In [18]:

    
%pylab inline
rcParams['figure.figsize'] = (10,6)
from scipy import interpolate
from lagranto import Tra
from mpl_toolkits.axes_grid1 import AxesGrid
import matplotlib.gridspec as gridspec
from mpl_toolkits.basemap import Basemap
from matplotlib.collections import LineCollection









    



Populating the interactive namespace from numpy and matplotlib






    



WARNING: pylab import has clobbered these variables: ['mean', 'std']
`%matplotlib` prevents importing * from pylab and numpy

Loading trajectories using Tra



In [2]:

    
filename = 'data/lsl_20070119_12_ana_48'
trajs = Tra(filename)
print trajs
print trajs.shape









    



         303 trajectories with 9 time steps. 
         Available fields: time/lon/lat/p/Q/RH/TH/PV/P/LABEL
         total duration: 2880.0 minutes
(303, 9)

Interpolate PV to evenly spaced pressure levels



In [3]:

    
ilevels = np.arange(200,1000,50)
nlev = len(ilevels)



In [4]:

    
def interp(pvalue, intvalue):
    interpfield = interpolate.interp1d(pvalue[::-1], intvalue[::-1], bounds_error=False)
    return interpfield(ilevels)



In [5]:

    
ntrajs = {}
variables = ['Q', 'RH', 'TH', 'PV']
for var in variables:
    ntrajs[var] = np.zeros((trajs.ntra, nlev))
for i, traj in enumerate(trajs):
    for var in variables:
        ntrajs[var][i, :] = interp(traj['P'], traj[var])

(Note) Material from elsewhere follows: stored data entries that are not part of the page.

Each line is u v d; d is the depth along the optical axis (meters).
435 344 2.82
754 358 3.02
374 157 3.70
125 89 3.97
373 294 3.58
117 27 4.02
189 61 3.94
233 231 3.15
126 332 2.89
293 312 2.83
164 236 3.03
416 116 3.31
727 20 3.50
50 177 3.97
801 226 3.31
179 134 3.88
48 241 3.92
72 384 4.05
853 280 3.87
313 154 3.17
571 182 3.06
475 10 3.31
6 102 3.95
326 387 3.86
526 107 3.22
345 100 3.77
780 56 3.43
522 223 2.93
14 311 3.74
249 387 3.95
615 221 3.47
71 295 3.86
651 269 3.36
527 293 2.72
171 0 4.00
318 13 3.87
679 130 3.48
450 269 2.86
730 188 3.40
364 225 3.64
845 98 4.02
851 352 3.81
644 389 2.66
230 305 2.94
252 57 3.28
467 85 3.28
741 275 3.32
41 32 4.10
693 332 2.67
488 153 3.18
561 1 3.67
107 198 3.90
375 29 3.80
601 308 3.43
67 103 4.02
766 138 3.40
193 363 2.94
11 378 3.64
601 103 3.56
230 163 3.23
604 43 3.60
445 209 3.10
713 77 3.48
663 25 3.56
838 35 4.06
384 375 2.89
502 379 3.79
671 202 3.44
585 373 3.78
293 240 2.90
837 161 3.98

Plot the mean, mean + std, mean - std of PV interpolated on pressure levels



In [19]:

    
ax = subplot(111)
mean = np.nanmean(ntrajs['PV'], axis=0)
std = np.nanstd(ntrajs['PV'], axis=0)
pstd = mean + std
mstd = mean - std
_ = fill_between(ilevels, pstd, mstd, alpha=0.5, label='+/- standar deviation')
_ = plot(ilevels, np.nanmean(ntrajs['PV'], axis=0), 'r', label='mean')
_ = xticks(ilevels)
ax.invert_xaxis()
legend()









    Out[19]:





<matplotlib.legend.Legend at 0x7949f90>

Plot the same values for TH, RH, PV, Q in a 4x4 plot using AxesGrid



In [7]:

    
def plot_mean_std(pos, var):
    ax = subplot(pos)
    mean = np.nanmean(ntrajs[var], axis=0)
    std = np.nanstd(ntrajs[var], axis=0)
    pstd = mean + std
    mstd = mean - std
    mins = np.nanmin(mstd)
    maxs = np.nanmax(pstd)
    ax.set_title(var)
    _ = ax.fill_between(ilevels, pstd, mstd, alpha=0.5, label='+/- standar deviation')
    _ = ax.plot(ilevels, np.nanmean(ntrajs[var], axis=0), 'r', label='mean')
    _ = ax.set_xticks(ilevels)
    ax.invert_xaxis()
    legend()



In [8]:

    
fig = figure(figsize=(20,20))
grid = gridspec.GridSpec(2,2, wspace=0.1, hspace=0.1)
for box, var in zip(grid, variables):
    plot_mean_std(box, var)

Do a scatter plot of Q versus PV, with points colored by pressure



In [20]:

    
scatter(trajs['Q'], trajs['PV'], c=trajs['P'])
colorbar()









    Out[20]:





<matplotlib.colorbar.Colorbar instance at 0x81b6710>

Plot TH at each P level in the form of a boxplot



In [21]:

    
ax = subplot(111)
bplot = boxplot(ntrajs['TH'], sym='')
for line in bplot['medians']:
    line.set_color('k')
ax.set_xticklabels([str(level) for level in ilevels])
ax.invert_xaxis()

Plot the trajectories on a map



In [11]:

    
lllon,urlon = trajs['lon'].min(), trajs['lon'].max()
lllat,urlat = trajs['lat'].min(), trajs['lat'].max()
mapf = Basemap(llcrnrlon=lllon,llcrnrlat=lllat, urcrnrlon=urlon, urcrnrlat=urlat, resolution='i')



In [22]:

    
mapf.drawcoastlines()
mapf.plot(trajs['lon'].T, trajs['lat'].T, latlon=True, color='k')
title('Trajectories')









    Out[22]:





<matplotlib.text.Text at 0x584b210>

Plot the trajectories colored by pressure on a map



In [23]:

    
mapf.drawcoastlines()
for traj in trajs:
    points = np.array([traj['lon'], traj['lat']]).T.reshape(-1, 1, 2)
    segments = np.concatenate([points[:-1], points[1:]], axis=1)
    lc = LineCollection(segments, cmap=plt.get_cmap('Spectral'))
    lc.set_array(traj['P'])
    plt.gca().add_collection(lc)
colorbar(lc)









    Out[23]:





<matplotlib.colorbar.Colorbar instance at 0x9c47b90>



In [ ]: